Il démarre lentement, ce nouveau-né du célèbre Prix Goncourt Andreï Makine. La première partie de La vie d’un homme inconnu tient plutôt de la mise en contexte que de l’exploration du thème annoncé. Le protagoniste et réfugié politique Choutov vit encore en France, en rupture avec sa jeune Léa et le milieu littéraire parisien. Il n’est pas encore retourné dans sa Russie natale. Le véritable homme inconnu ne sera introduit que plus avant, par Iana, ancien amour et hôtesse de Choutov, affligée du désagréable contretemps qui lui tombe dessus : « […] on doit vivre avec un grand-père qui n’est pas à nous ! »
Introduit mais pas encore en action, car l‘homme inconnu n’arrive vraiment qu’en troisième partie, après que Makine eut terminé sa fine analyse du Saint-Pétersbourg d’aujourd’hui, des maîtres de la nouvelle Russie, des omniprésents oligarques. Soudain, le voilà, ce Volski, avec son amour Mila, magnifiques personnages tels que Makine sait si bien en construire. Le roman commence enfin. Surgissent les horreurs du siège de Leningrad, plus tard renommée Saint-Pétersbourg, les errements tragiques dans la Russie en ruine des années 1940, les abominations que connaissent tous les peuples aux prises avec des démons et des batailles qui ne sont pas les leurs.
Après une accalmie, après avoir goûté aux simples joies de l’après-guerre, Volski et Mila plongent dans la désintégration ultime de l’être humain, dans les camps de Sibérie voulus par Staline, dictateur fou.
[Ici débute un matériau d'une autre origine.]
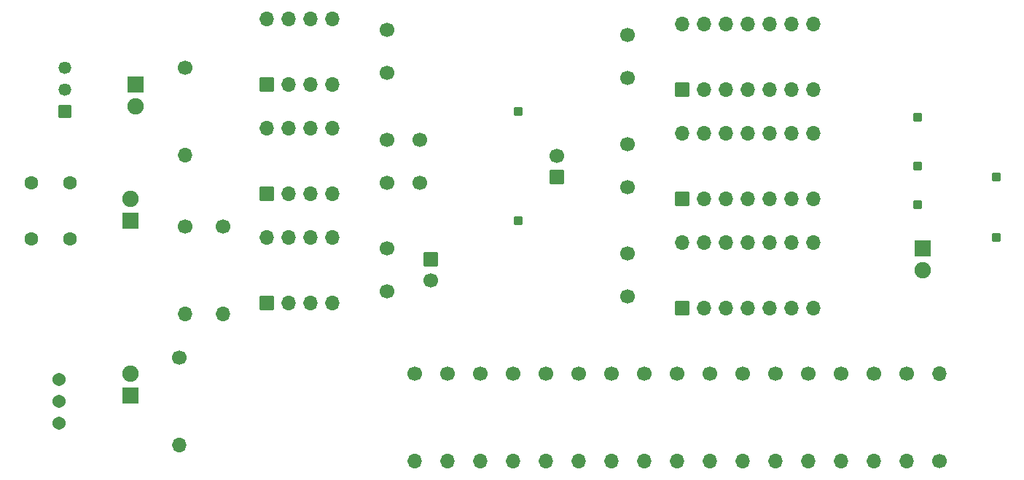
<source format=gbr>
%TF.GenerationSoftware,KiCad,Pcbnew,(6.0.0)*%
%TF.CreationDate,2022-01-09T16:02:52-08:00*%
%TF.ProjectId,Full555Timer,46756c6c-3535-4355-9469-6d65722e6b69,rev?*%
%TF.SameCoordinates,Original*%
%TF.FileFunction,Soldermask,Top*%
%TF.FilePolarity,Negative*%
%FSLAX46Y46*%
G04 Gerber Fmt 4.6, Leading zero omitted, Abs format (unit mm)*
G04 Created by KiCad (PCBNEW (6.0.0)) date 2022-01-09 16:02:52*
%MOMM*%
%LPD*%
G01*
G04 APERTURE LIST*
G04 Aperture macros list*
%AMRoundRect*
0 Rectangle with rounded corners*
0 $1 Rounding radius*
0 $2 $3 $4 $5 $6 $7 $8 $9 X,Y pos of 4 corners*
0 Add a 4 corners polygon primitive as box body*
4,1,4,$2,$3,$4,$5,$6,$7,$8,$9,$2,$3,0*
0 Add four circle primitives for the rounded corners*
1,1,$1+$1,$2,$3*
1,1,$1+$1,$4,$5*
1,1,$1+$1,$6,$7*
1,1,$1+$1,$8,$9*
0 Add four rect primitives between the rounded corners*
20,1,$1+$1,$2,$3,$4,$5,0*
20,1,$1+$1,$4,$5,$6,$7,0*
20,1,$1+$1,$6,$7,$8,$9,0*
20,1,$1+$1,$8,$9,$2,$3,0*%
G04 Aperture macros list end*
%ADD10RoundRect,0.050000X0.800000X-0.800000X0.800000X0.800000X-0.800000X0.800000X-0.800000X-0.800000X0*%
%ADD11C,1.700000*%
%ADD12RoundRect,0.050000X-0.800000X0.800000X-0.800000X-0.800000X0.800000X-0.800000X0.800000X0.800000X0*%
%ADD13RoundRect,0.050000X0.900000X-0.900000X0.900000X0.900000X-0.900000X0.900000X-0.900000X-0.900000X0*%
%ADD14C,1.900000*%
%ADD15RoundRect,0.050000X-0.900000X0.900000X-0.900000X-0.900000X0.900000X-0.900000X0.900000X0.900000X0*%
%ADD16RoundRect,0.050000X0.425000X-0.425000X0.425000X0.425000X-0.425000X0.425000X-0.425000X-0.425000X0*%
%ADD17O,1.700000X1.700000*%
%ADD18C,1.607998*%
%ADD19RoundRect,0.050000X-0.425000X0.425000X-0.425000X-0.425000X0.425000X-0.425000X0.425000X0.425000X0*%
%ADD20RoundRect,0.050000X0.685000X0.685000X-0.685000X0.685000X-0.685000X-0.685000X0.685000X-0.685000X0*%
%ADD21C,1.470000*%
%ADD22C,1.540000*%
G04 APERTURE END LIST*
D10*
%TO.C,C1*%
X160655000Y-95885000D03*
D11*
X160655000Y-93385000D03*
%TD*%
%TO.C,C2*%
X140970000Y-104140000D03*
X140970000Y-109140000D03*
%TD*%
D12*
%TO.C,C3*%
X146050000Y-105410000D03*
D11*
X146050000Y-107910000D03*
%TD*%
%TO.C,C5*%
X140970000Y-96520000D03*
X140970000Y-91520000D03*
%TD*%
%TO.C,C6*%
X140970000Y-78740000D03*
X140970000Y-83740000D03*
%TD*%
%TO.C,C7*%
X168910000Y-104775000D03*
X168910000Y-109775000D03*
%TD*%
D13*
%TO.C,D1*%
X111125000Y-121285000D03*
D14*
X111125000Y-118745000D03*
%TD*%
D13*
%TO.C,D2*%
X111125000Y-100965000D03*
D14*
X111125000Y-98425000D03*
%TD*%
D15*
%TO.C,D4*%
X203200000Y-104140000D03*
D14*
X203200000Y-106680000D03*
%TD*%
D16*
%TO.C,J3*%
X202565000Y-94615000D03*
%TD*%
%TO.C,J5*%
X202565000Y-99060000D03*
%TD*%
D11*
%TO.C,R1*%
X121920000Y-101600000D03*
D17*
X121920000Y-111760000D03*
%TD*%
D11*
%TO.C,R2*%
X144145000Y-118745000D03*
D17*
X144145000Y-128905000D03*
%TD*%
D11*
%TO.C,R4*%
X151765000Y-118745000D03*
D17*
X151765000Y-128905000D03*
%TD*%
D11*
%TO.C,R5*%
X155575000Y-118745000D03*
D17*
X155575000Y-128905000D03*
%TD*%
D11*
%TO.C,R6*%
X159385000Y-118745000D03*
D17*
X159385000Y-128905000D03*
%TD*%
D11*
%TO.C,R7*%
X116840000Y-116840000D03*
D17*
X116840000Y-127000000D03*
%TD*%
D11*
%TO.C,R8*%
X117475000Y-101600000D03*
D17*
X117475000Y-111760000D03*
%TD*%
D10*
%TO.C,U1*%
X127000000Y-110490000D03*
D17*
X129540000Y-110490000D03*
X132080000Y-110490000D03*
X134620000Y-110490000D03*
X134620000Y-102870000D03*
X132080000Y-102870000D03*
X129540000Y-102870000D03*
X127000000Y-102870000D03*
%TD*%
D10*
%TO.C,U2*%
X127000000Y-97790000D03*
D17*
X129540000Y-97790000D03*
X132080000Y-97790000D03*
X134620000Y-97790000D03*
X134620000Y-90170000D03*
X132080000Y-90170000D03*
X129540000Y-90170000D03*
X127000000Y-90170000D03*
%TD*%
D10*
%TO.C,U3*%
X127000000Y-85090000D03*
D17*
X129540000Y-85090000D03*
X132080000Y-85090000D03*
X134620000Y-85090000D03*
X134620000Y-77470000D03*
X132080000Y-77470000D03*
X129540000Y-77470000D03*
X127000000Y-77470000D03*
%TD*%
D10*
%TO.C,U5*%
X175260000Y-98425000D03*
D17*
X177800000Y-98425000D03*
X180340000Y-98425000D03*
X182880000Y-98425000D03*
X185420000Y-98425000D03*
X187960000Y-98425000D03*
X190500000Y-98425000D03*
X190500000Y-90805000D03*
X187960000Y-90805000D03*
X185420000Y-90805000D03*
X182880000Y-90805000D03*
X180340000Y-90805000D03*
X177800000Y-90805000D03*
X175260000Y-90805000D03*
%TD*%
D10*
%TO.C,U6*%
X175260000Y-85725000D03*
D17*
X177800000Y-85725000D03*
X180340000Y-85725000D03*
X182880000Y-85725000D03*
X185420000Y-85725000D03*
X187960000Y-85725000D03*
X190500000Y-85725000D03*
X190500000Y-78105000D03*
X187960000Y-78105000D03*
X185420000Y-78105000D03*
X182880000Y-78105000D03*
X180340000Y-78105000D03*
X177800000Y-78105000D03*
X175260000Y-78105000D03*
%TD*%
D18*
%TO.C,SW1*%
X104140000Y-96520000D03*
X104140000Y-103020002D03*
X99639999Y-96520000D03*
X99639999Y-103020002D03*
%TD*%
D16*
%TO.C,J2*%
X156210000Y-100965000D03*
%TD*%
D10*
%TO.C,U4*%
X175260000Y-111125000D03*
D17*
X177800000Y-111125000D03*
X180340000Y-111125000D03*
X182880000Y-111125000D03*
X185420000Y-111125000D03*
X187960000Y-111125000D03*
X190500000Y-111125000D03*
X190500000Y-103505000D03*
X187960000Y-103505000D03*
X185420000Y-103505000D03*
X182880000Y-103505000D03*
X180340000Y-103505000D03*
X177800000Y-103505000D03*
X175260000Y-103505000D03*
%TD*%
D11*
%TO.C,C9*%
X168910000Y-79375000D03*
X168910000Y-84375000D03*
%TD*%
%TO.C,C8*%
X168910000Y-92075000D03*
X168910000Y-97075000D03*
%TD*%
%TO.C,R9*%
X117475000Y-83185000D03*
D17*
X117475000Y-93345000D03*
%TD*%
D11*
%TO.C,R11*%
X201295000Y-118745000D03*
D17*
X201295000Y-128905000D03*
%TD*%
D11*
%TO.C,R12*%
X197485000Y-118745000D03*
D17*
X197485000Y-128905000D03*
%TD*%
D11*
%TO.C,R13*%
X193675000Y-118745000D03*
D17*
X193675000Y-128905000D03*
%TD*%
D11*
%TO.C,R15*%
X186055000Y-118745000D03*
D17*
X186055000Y-128905000D03*
%TD*%
D11*
%TO.C,R16*%
X182245000Y-118745000D03*
D17*
X182245000Y-128905000D03*
%TD*%
D11*
%TO.C,R18*%
X174625000Y-118745000D03*
D17*
X174625000Y-128905000D03*
%TD*%
D11*
%TO.C,R19*%
X170815000Y-118745000D03*
D17*
X170815000Y-128905000D03*
%TD*%
D11*
%TO.C,R20*%
X167005000Y-118745000D03*
D17*
X167005000Y-128905000D03*
%TD*%
D11*
%TO.C,R21*%
X163195000Y-118745000D03*
D17*
X163195000Y-128905000D03*
%TD*%
D11*
%TO.C,R14*%
X189865000Y-118745000D03*
D17*
X189865000Y-128905000D03*
%TD*%
D11*
%TO.C,R17*%
X178435000Y-118745000D03*
D17*
X178435000Y-128905000D03*
%TD*%
D19*
%TO.C,J6*%
X211699999Y-102870000D03*
%TD*%
%TO.C,J7*%
X211699999Y-95885000D03*
%TD*%
D11*
%TO.C,C4*%
X144780000Y-96520000D03*
X144780000Y-91520000D03*
%TD*%
D16*
%TO.C,J1*%
X156210000Y-88265000D03*
%TD*%
D11*
%TO.C,R10*%
X205105000Y-128905000D03*
D17*
X205105000Y-118745000D03*
%TD*%
D11*
%TO.C,R3*%
X147955000Y-118745000D03*
D17*
X147955000Y-128905000D03*
%TD*%
D15*
%TO.C,D3*%
X111760000Y-85090000D03*
D14*
X111760000Y-87630000D03*
%TD*%
D20*
%TO.C,SW2*%
X103505000Y-88265000D03*
D21*
X103505000Y-85725000D03*
X103505000Y-83185000D03*
%TD*%
D16*
%TO.C,J4*%
X202565000Y-88900000D03*
%TD*%
D22*
%TO.C,RV1*%
X102870000Y-119380000D03*
X102870000Y-121920000D03*
X102870000Y-124460000D03*
%TD*%
M02*

</source>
Et ce sera en compagnie de Volski que l’écrivain russo-français et alter ego de Makine prendra vraiment son élan. « Choutov sent soudain avec violence qu’il n’appartiendra jamais à ce monde russe qui renaît maintenant (« Tant mieux ! » se dit-il) dans sa patrie. »
Du grand Makine, tel que nous avons appris à le connaître et à l’aimer.